Sources of Trans Fats to Limit or Avoid

Trans fats are artificial fats that are created through the process of hydrogenation, which turns liquid oils into solid fats. Trans fats have been shown to have negative health effects and should be limited or avoided as much as possible. Here are some common sources of trans fats:

Partially hydrogenated oils (PHOs): PHOs are the primary source of artificial trans fats commonly found in processed foods like fried foods, baked goods, snack foods, and margarine.

Fried foods: Many commercially fried foods, including French fries, fried chicken, and doughnuts, are often cooked in partially hydrogenated oils, which can contain trans fats.

Packaged baked goods: Items like cookies, cakes, pastries, and biscuits often contain trans fats to enhance texture and shelf life.

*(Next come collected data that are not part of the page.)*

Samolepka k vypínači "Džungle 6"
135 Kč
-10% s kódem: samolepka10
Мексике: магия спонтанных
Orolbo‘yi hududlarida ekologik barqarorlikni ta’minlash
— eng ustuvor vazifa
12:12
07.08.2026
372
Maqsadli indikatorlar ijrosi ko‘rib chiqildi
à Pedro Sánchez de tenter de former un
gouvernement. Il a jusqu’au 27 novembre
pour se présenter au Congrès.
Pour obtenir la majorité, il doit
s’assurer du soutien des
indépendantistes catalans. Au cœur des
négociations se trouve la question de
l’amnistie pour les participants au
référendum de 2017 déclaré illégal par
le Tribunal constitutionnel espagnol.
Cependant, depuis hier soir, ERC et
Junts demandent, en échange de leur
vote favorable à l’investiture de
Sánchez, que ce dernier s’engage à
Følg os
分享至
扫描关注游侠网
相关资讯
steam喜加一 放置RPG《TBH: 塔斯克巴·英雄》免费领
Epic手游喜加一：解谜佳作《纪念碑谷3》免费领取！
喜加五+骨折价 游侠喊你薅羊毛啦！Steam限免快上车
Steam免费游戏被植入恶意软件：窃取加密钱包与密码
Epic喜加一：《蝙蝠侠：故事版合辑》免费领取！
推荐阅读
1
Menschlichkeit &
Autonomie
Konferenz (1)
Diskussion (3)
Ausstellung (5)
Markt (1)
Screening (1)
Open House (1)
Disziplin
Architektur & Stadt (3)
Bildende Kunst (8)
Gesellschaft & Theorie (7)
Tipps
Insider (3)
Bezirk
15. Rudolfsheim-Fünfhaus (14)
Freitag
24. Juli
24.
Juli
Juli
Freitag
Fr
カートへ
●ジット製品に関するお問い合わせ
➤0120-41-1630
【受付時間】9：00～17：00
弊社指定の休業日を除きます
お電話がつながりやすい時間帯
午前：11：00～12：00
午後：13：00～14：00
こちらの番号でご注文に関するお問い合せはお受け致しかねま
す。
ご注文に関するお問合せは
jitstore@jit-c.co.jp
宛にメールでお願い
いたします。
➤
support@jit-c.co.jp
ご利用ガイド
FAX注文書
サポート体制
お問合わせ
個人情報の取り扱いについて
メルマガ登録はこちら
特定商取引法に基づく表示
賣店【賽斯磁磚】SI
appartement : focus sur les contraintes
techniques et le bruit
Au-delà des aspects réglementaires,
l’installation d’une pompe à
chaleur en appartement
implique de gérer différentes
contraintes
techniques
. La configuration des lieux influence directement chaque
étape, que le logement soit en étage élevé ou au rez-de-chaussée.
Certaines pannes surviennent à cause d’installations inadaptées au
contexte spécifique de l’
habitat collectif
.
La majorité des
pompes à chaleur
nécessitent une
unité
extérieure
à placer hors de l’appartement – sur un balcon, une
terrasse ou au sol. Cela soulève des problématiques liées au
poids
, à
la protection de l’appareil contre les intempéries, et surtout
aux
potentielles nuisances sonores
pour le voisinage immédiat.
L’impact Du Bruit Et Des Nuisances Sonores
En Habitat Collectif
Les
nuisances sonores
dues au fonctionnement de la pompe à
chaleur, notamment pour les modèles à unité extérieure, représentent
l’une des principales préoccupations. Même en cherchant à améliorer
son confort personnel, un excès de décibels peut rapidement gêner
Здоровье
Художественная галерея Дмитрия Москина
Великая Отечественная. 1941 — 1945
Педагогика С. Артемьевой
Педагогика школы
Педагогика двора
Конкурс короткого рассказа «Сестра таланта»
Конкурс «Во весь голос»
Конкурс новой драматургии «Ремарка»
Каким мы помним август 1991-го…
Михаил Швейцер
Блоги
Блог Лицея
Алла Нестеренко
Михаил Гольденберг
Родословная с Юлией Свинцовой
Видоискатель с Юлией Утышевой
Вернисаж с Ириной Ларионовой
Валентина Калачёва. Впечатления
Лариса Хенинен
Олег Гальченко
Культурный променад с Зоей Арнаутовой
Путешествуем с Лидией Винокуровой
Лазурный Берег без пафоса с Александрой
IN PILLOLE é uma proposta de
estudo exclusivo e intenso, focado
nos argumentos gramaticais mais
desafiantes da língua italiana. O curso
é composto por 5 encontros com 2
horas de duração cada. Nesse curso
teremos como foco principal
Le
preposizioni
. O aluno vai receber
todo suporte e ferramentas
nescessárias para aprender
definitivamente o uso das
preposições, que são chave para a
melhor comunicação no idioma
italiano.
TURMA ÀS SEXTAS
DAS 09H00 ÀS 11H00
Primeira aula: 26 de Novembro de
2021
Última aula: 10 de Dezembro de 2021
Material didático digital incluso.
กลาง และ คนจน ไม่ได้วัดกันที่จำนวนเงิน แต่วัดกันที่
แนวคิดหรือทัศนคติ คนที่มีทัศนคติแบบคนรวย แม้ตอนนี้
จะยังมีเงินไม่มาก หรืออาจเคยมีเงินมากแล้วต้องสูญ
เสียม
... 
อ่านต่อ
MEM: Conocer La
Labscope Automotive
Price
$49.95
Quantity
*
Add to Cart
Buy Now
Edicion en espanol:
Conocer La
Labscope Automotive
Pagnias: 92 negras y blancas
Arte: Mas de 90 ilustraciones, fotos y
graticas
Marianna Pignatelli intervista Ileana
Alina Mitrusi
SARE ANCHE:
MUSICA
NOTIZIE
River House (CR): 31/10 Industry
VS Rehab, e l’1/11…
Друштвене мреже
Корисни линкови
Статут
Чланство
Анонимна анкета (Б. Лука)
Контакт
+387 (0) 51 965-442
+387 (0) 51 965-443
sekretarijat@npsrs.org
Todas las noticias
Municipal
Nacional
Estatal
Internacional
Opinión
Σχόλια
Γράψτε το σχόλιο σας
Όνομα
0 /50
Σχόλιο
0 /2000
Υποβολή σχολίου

Margarine and vegetable shortening: Some margarine and vegetable shortenings contain trans fats, although many brands have reformulated their products to eliminate or reduce them.

Fast food and processed snacks: Many fast-food items and packaged snacks, such as microwave popcorn, potato chips, and crackers, can contain trans fats from partially hydrogenated oils.

To avoid or limit trans fats, read food labels and choose products that do not contain partially hydrogenated oils. Instead, opt for foods that use healthier fats like unsaturated oils (olive oil, canola oil), natural sources of fat (avocado, nuts), or products labeled as “trans-fat-free.” It’s important to note that in some countries, regulations have been implemented to limit or ban the use of trans fats in food products.